▸ **DIRECTIONS**:
After reading each line of the entries, give the number of lines that contain "front" and nothing else.

··· GIVEN DATA

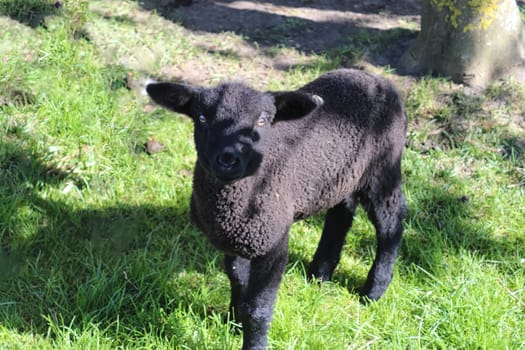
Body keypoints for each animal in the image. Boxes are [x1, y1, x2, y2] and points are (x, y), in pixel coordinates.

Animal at [145, 69, 408, 350]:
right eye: (202, 117)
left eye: (262, 120)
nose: (228, 159)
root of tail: (376, 78)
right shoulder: (238, 239)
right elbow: (239, 281)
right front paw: (234, 323)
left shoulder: (273, 243)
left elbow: (258, 308)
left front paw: (252, 340)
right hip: (340, 175)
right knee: (342, 211)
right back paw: (320, 273)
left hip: (383, 168)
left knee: (390, 224)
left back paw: (374, 291)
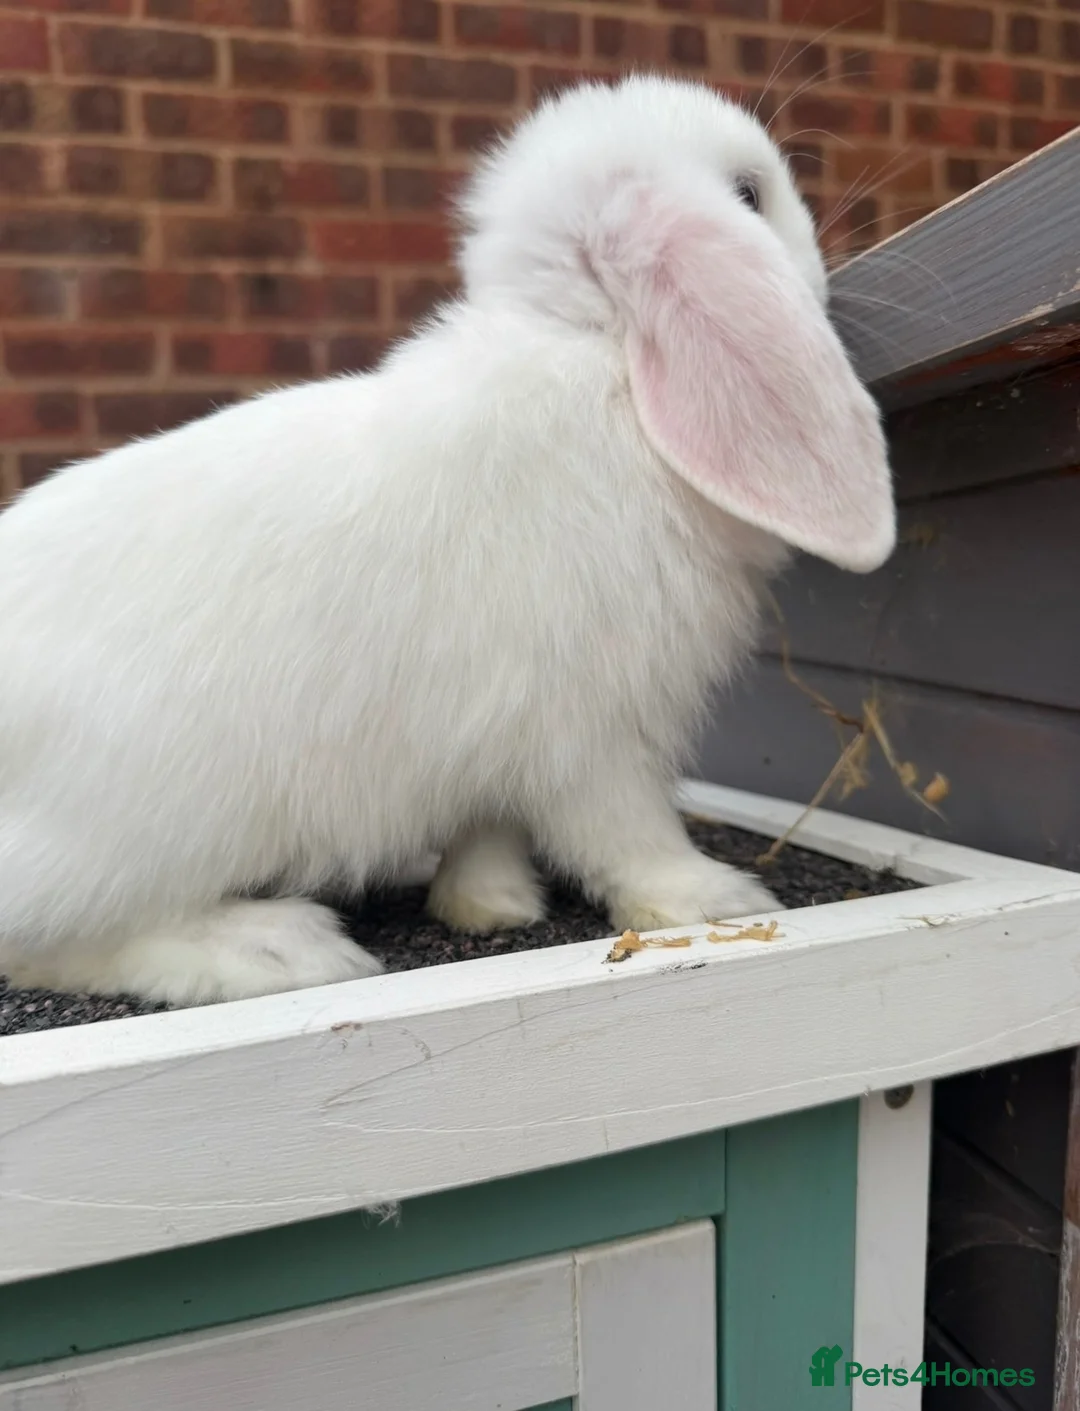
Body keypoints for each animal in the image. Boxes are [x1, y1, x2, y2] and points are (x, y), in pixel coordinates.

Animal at [0, 74, 895, 1006]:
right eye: (750, 195)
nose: (822, 266)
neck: (597, 359)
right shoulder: (595, 730)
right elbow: (627, 828)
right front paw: (714, 896)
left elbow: (488, 827)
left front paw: (488, 902)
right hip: (149, 827)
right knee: (50, 938)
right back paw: (280, 949)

······

▸ **OUTPUT OF THE EXERCISE**:
4